For the few companies whose employees have managed to accumulate leave despite the past year of lockdowns and riots, it is prudent to undertake the exercise of monitoring leave accumulation. This can become a burdensome and onerous liability for an enterprise, if not managed appropriately.
The catalyst of the debate over whether employees forfeit accumulated leave automatically emerged in a 2003 Labour Court case in the matter between Jardine vs Tongaat-Hulett Sugar Limited. In this matter the Labour Court held that employees retain claims for leave not taken during earlier leave cycles, even if the contract contains a forfeiture clause. The Jardine case was however not followed in several subsequent judgments of the Labour Court.
Recently, in a 2020 reported judgement, in the matter between Bronner versus Alpha Farm (Pty) Ltd and another, the Labour Court confirmed the principles established in Jooste v Kohler Packaging Limited (2003) and Ludick v Rural Maintenance (Pty) Ltd (2014). The law, as it now stands, is that section 20 of the BCEA contemplates payment only in respect of leave not taken in the final leave cycle preceding the termination of employment.
The Court held that the BCEA imposes an obligation on an employer to grant leave before the expiry of the six-month period. There is no right on the part of the employee to take leave at any time in that period because section 20 (10) is clear that the timing of leave, once accrued, ought ideally to be subject to an agreement between the parties. Section 20 (10) (b) provides that in the absence of agreement, the employer may determine the time at which leave should be taken.
The Court held that there cannot be any objection in principle to a provision in any employment contract that entitles the employer, ultimately, to dictate the timing of annual leave. But the timing of leave is one thing: the forfeiture of leave is quite another. The BCEA does not contemplate that an employee who does not take leave accrued in an immediately preceding leave cycle at an agreed or determined time during the six-month period following that cycle is necessarily denied that leave, or on termination of employment, its value.
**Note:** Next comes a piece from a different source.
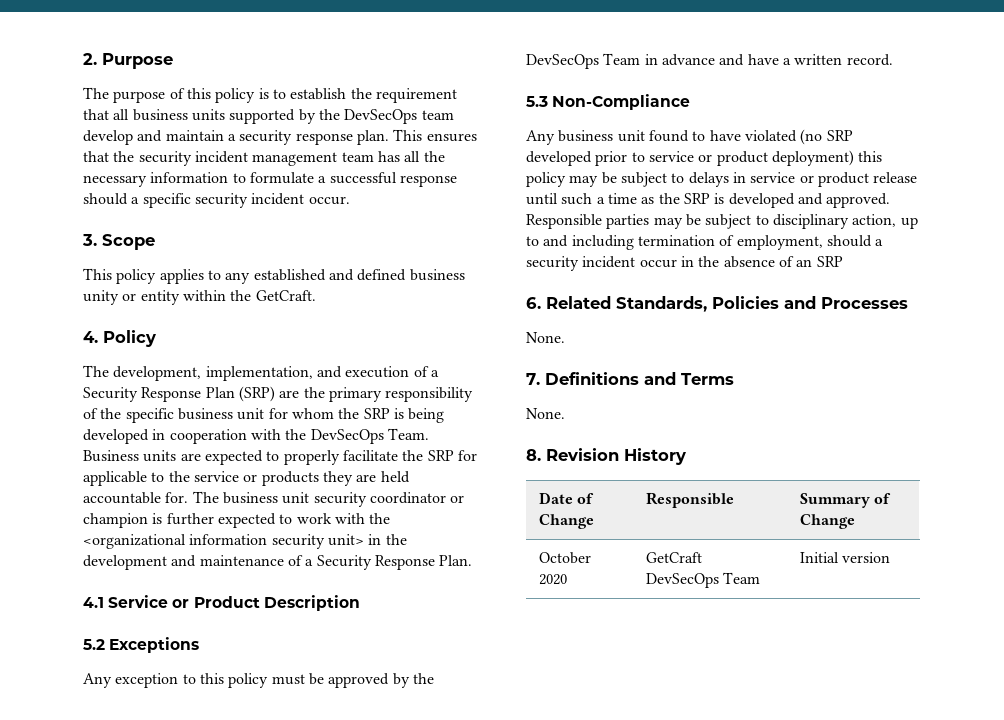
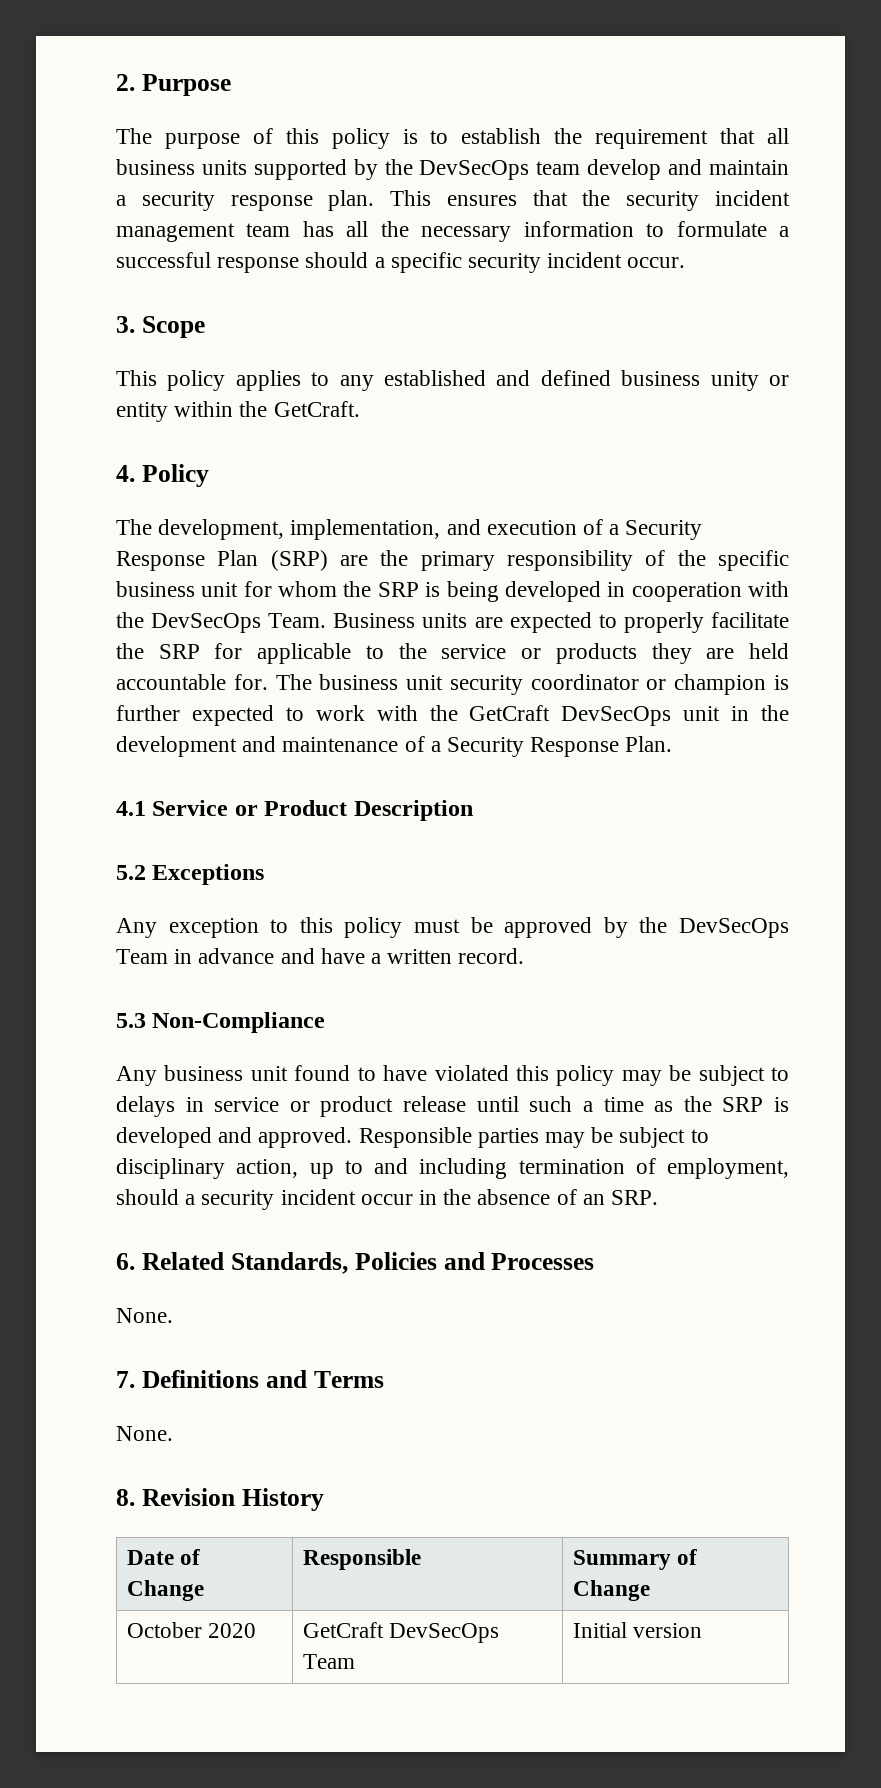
[83,534,364,549] <organizational information security unit> -> [469,705,721,726] GetCraft DevSecOps unit
[800,129,853,145] [526,150,854,166] (no SRP developed prior to service or product deployment) -> (509, 1073) none
[816,256,843,267] SRP -> [611,1190,659,1205] SRP.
In short, section 20 of the BCEA contemplates that claims for the value of accrued leave are limited to statutory annual leave accrued in the current and immediately preceding leave cycle. An employee does not forfeit that leave or any claim to its value if, for whatever reason, the leave is not taken in the six-month period contemplated by section 20(4) of the BCEA.
Section 20 (10) manifests a clear indication that the BCEA envisages that the timing of leave, once accrued, should ideally be the subject of agreement, between the parties. For that reason, it means within the parties’ powers to attach a consequence that might flow from a failure of any one of them to comply with the terms of the agreement. Such a consequence could very well be the forfeiture clause, only to the extent that it does not fall foul of the terms of the BCEA. The very fact that section 20 (4) provides that the employer must grant annual leave not later than six months after the end of the annual leave cycle mans that a failure to do so may be visited by a consequence, such as enforcement measures.
Similarly, an employer should be entitled to curb an unlimited accrual of leave by an employee, who while having a right and an opportunity to take such leave, for whatever reason, shuns it.
Accordingly, it is important to ensure that contractual clauses and company policies dealing with annual leave clearly address the issue of any limitations to leave accumulation and the potential for forfeiture of leave not taken.